Albacete Alfonso, Martínez-Andújar Cristina, Martínez-Pérez Ascensión, Thompson Andrew J, Dodd Ian C, Pérez-Alfocea Francisco
Departamento de Nutrición Vegetal, CEBAS-CSIC, Campus Universitario de Espinardo, 25, E-30100 Murcia, Spain.
School of Energy, Environment and Agrifood, Cranfield University, Bedfordshire MK43 0AL, UK.
J Exp Bot. 2015 Apr;66(8):2211-26. doi: 10.1093/jxb/erv027. Epub 2015 Mar 9.
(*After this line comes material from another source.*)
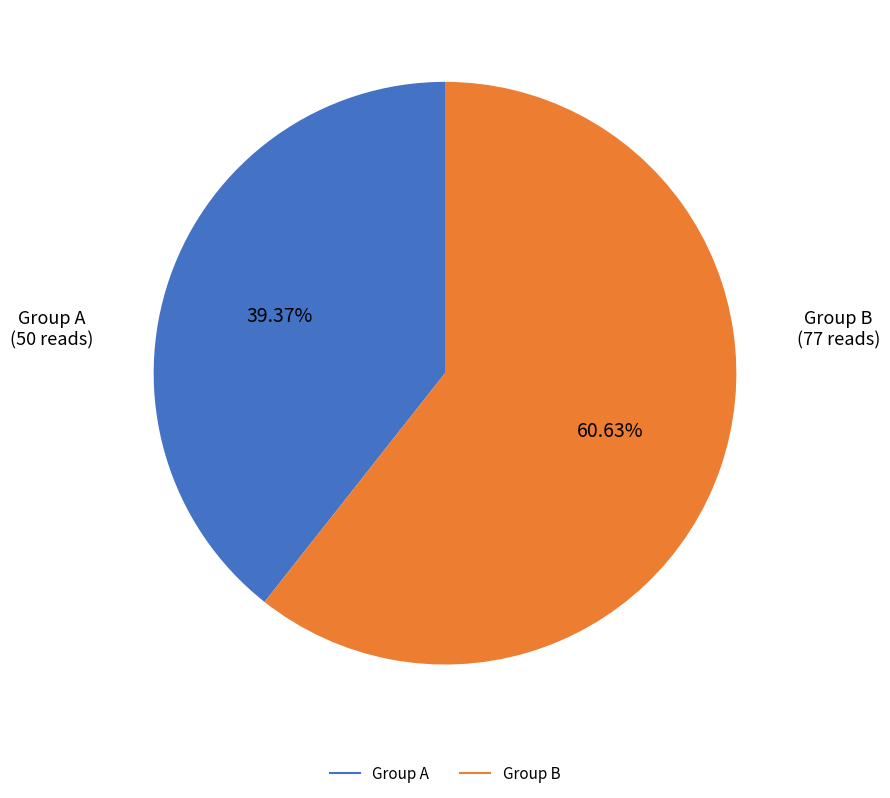

Is there a majority slice in this chart?

Yes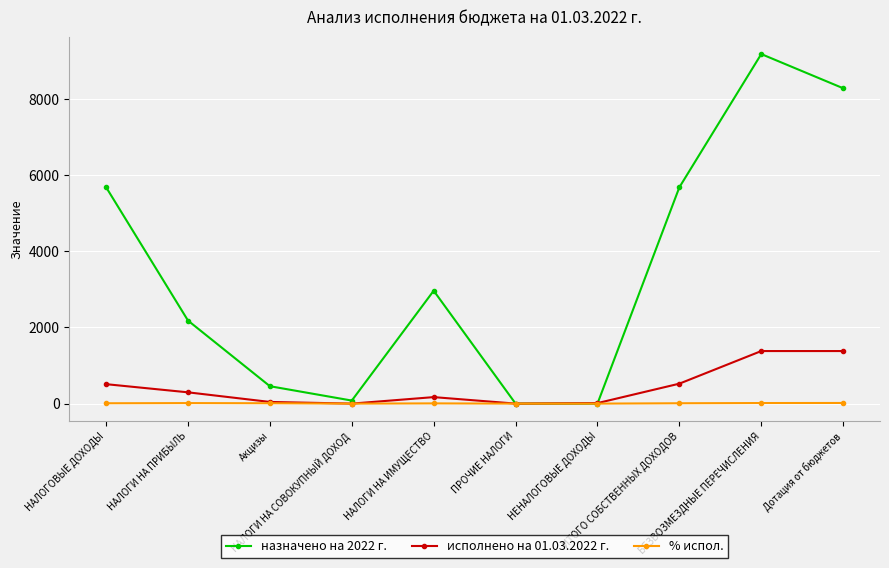

What is the greatest value displayed?

9184.3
While much recent science has focused on understanding and exploiting root traits as new opportunities for crop improvement, the use of rootstocks has enhanced productivity of woody perennial crops for centuries. Grafting of vegetable crops has developed very quickly in the last 50 years, mainly to induce shoot vigour and to overcome soil-borne diseases in solanaceous and cucurbitaceous crops. In most cases, such progress has largely been due to empirical interactions between farmers, gardeners, and botanists, with limited insights into the underlying physiological mechanisms. Only during the last 20 years has science realized the potential of this old activity and studied the physiological and molecular mechanisms involved in rootstock×scion interactions, thereby not only explaining old phenomena but also developing new tools for crop improvement. Rootstocks can contribute to food security by: (i) increasing the yield potential of elite varieties; (ii) closing the yield gap under suboptimal growing conditions; (iii) decreasing the amount of chemical (pesticides and fertilizers) contaminants in the soil; (iv) increasing the efficiency of use of natural (water and soil) resources; (v) generating new useful genotypic variability (via epigenetics); and (vi) creating new products with improved quality. The potential of grafting is as broad as the genetic variability able to cross a potential incompatibility barrier between the rootstock and the scion. Therefore, understanding the mechanisms underlying the phenotypic variability resulting from rootstock×scion×environment interactions will certainly contribute to developing and exploiting rootstocks for food security.
尽管最近许多科学研究都聚焦于理解和利用根系性状作为作物改良的新机遇,但几个世纪以来,砧木的使用提高了多年生木本作物的生产力。在过去50年里,蔬菜作物的嫁接发展迅速,主要是为了促进地上部生长活力并克服茄科和葫芦科作物的土传病害。在大多数情况下,这种进展很大程度上归功于农民、园艺师和植物学家之间的经验性相互作用,而对潜在生理机制的了解有限。仅在过去20年里,科学界才认识到这项古老活动的潜力,并研究了砧木×接穗相互作用所涉及的生理和分子机制,这不仅解释了过去的现象,还开发了用于作物改良的新工具。砧木可通过以下方式促进粮食安全:(i)提高优良品种的产量潜力;(ii)缩小次优生长条件下的产量差距;(iii)减少土壤中化学(农药和化肥)污染物的含量;(iv)提高自然(水和土壤)资源的利用效率;(v)产生新的有用基因型变异(通过表观遗传学);以及(vi)创造品质改良的新产品。嫁接的潜力与能够跨越砧木和接穗之间潜在不亲和障碍的遗传变异性一样广泛。因此,理解砧木×接穗×环境相互作用导致表型变异的潜在机制,必将有助于开发和利用砧木以保障粮食安全。